Tasks to perform:
[1] In the blog post on setting goals, how many of the goals has the writer achieved so far?
[2] Please transcribe the blog post on setting goals word for word, from "And I have to" to "resonates with me.".

Passage provided:
——————

Thursday 13 June 2013

The Comfort of Discomfort

The Comfort of Discomfort

 
I am one of those people who haven’t really held much store by setting goals in the past.  I think particularly of those New Year’s resolutions that I have set that have really been out the window by the 15th of Jan!!  Totally useless and ineffective!! AND there are so many theories out there… don’t make the goal too big otherwise you might fail, or don’t make it too small otherwise you won’t stretch yourself……and so on and so on…
 
And I have to say that I am now something of a convert of setting goals.  When I look back at the goals that I set when I was on Change Starts With Me last year and where they took me and how effortlessly I achieved them and where I am right now with the goals I am working with.  I am clear that I have gone with my gut and am working with them in a way that works with me.  I have read quite a bit about working with goals and am really working with what resonates with me.
 
 
 
About 3 weeks ago I made a statement on this blog that I had set some goals and that one of my goals was to stick to my “rituals” I had created out of my reading.  Well, I am having a whole lot of fun in the discomfort that the focus on goals has brought me.  Firstly I am really excited with what I have achieved - I have achieved at least 6 of the goals I had set myself (and there is a lengthy list) – remember that they are all short-term goals – some of them achieved  before the date I had set and some of them on the date and some of them I had to adjust the date.  Another aspect that has amazed me is the opportunities that have opened up for me in such unexpected ways, or I have found that things that have been lying dormant have been re-activated and lots of action is happening around them.  My days have taken on a whole different dimension.

——————

Data supplied:

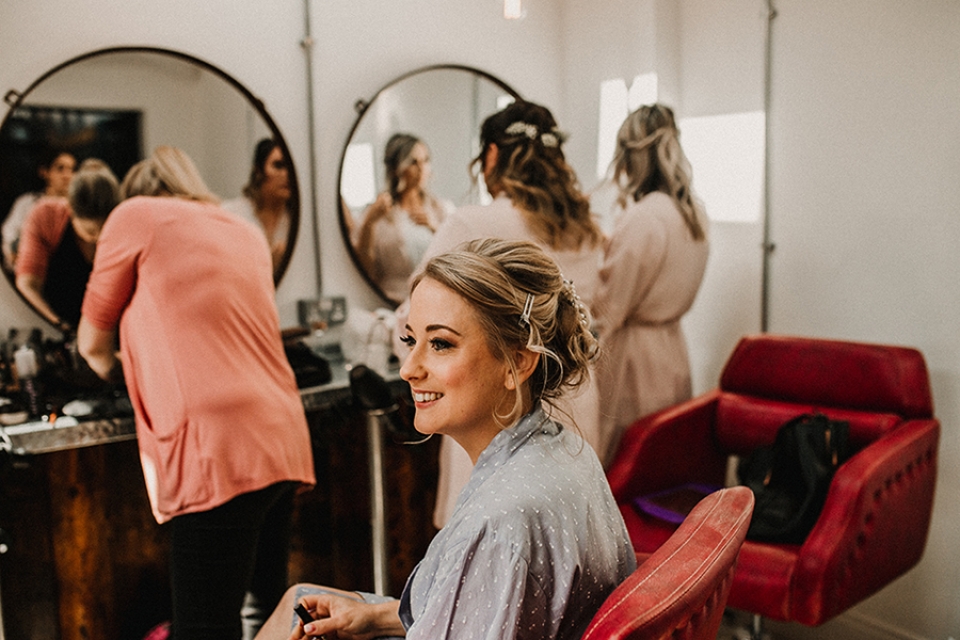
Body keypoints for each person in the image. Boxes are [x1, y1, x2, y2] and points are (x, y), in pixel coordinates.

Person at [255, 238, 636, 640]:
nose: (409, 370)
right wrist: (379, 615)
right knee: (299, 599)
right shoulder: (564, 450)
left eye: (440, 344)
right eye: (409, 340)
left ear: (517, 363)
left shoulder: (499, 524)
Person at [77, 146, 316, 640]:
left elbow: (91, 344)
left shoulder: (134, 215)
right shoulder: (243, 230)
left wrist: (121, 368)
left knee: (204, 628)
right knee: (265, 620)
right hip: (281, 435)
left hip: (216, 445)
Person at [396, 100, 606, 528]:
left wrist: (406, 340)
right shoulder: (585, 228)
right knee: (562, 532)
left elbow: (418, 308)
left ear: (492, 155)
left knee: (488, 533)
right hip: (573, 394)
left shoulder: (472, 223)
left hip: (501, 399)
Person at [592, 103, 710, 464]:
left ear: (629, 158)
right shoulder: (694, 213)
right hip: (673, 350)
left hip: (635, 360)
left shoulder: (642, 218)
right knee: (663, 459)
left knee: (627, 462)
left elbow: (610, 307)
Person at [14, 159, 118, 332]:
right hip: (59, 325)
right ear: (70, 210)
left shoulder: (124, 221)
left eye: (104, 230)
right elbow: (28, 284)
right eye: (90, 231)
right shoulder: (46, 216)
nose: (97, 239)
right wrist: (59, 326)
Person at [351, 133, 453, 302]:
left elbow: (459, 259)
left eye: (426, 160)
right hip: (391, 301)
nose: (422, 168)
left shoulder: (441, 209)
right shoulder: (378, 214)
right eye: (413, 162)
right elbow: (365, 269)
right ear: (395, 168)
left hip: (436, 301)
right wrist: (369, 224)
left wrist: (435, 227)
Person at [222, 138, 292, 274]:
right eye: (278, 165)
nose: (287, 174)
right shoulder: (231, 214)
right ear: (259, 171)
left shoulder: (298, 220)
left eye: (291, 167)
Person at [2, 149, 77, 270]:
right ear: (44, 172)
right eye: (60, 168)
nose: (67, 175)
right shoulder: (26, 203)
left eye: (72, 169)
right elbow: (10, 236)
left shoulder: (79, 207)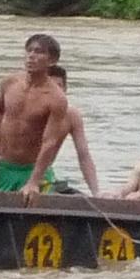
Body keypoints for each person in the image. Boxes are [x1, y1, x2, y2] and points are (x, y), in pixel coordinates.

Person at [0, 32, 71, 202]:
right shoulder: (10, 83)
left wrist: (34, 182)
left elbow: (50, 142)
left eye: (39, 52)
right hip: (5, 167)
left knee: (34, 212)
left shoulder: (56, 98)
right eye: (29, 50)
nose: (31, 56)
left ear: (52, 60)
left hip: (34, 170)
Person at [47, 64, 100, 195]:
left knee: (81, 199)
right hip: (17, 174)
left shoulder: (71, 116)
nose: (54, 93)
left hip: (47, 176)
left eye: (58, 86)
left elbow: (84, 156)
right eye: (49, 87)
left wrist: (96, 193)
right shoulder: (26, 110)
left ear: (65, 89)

——————

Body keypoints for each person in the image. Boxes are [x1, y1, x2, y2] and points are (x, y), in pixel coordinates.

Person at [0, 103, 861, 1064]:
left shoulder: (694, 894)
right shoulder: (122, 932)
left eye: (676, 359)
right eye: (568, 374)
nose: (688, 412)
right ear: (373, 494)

——————

Solution set:
[1] At least 6 of the goals on the list.

[2]
And I have to say that I am now something of a convert of setting goals.  When I look back at the goals that I set when I was on Change Starts With Me last year and where they took me and how effortlessly I achieved them and where I am right now with the goals I am working with.  I am clear that I have gone with my gut and am working with them in a way that works with me.  I have read quite a bit about working with goals and am really working with what resonates with me.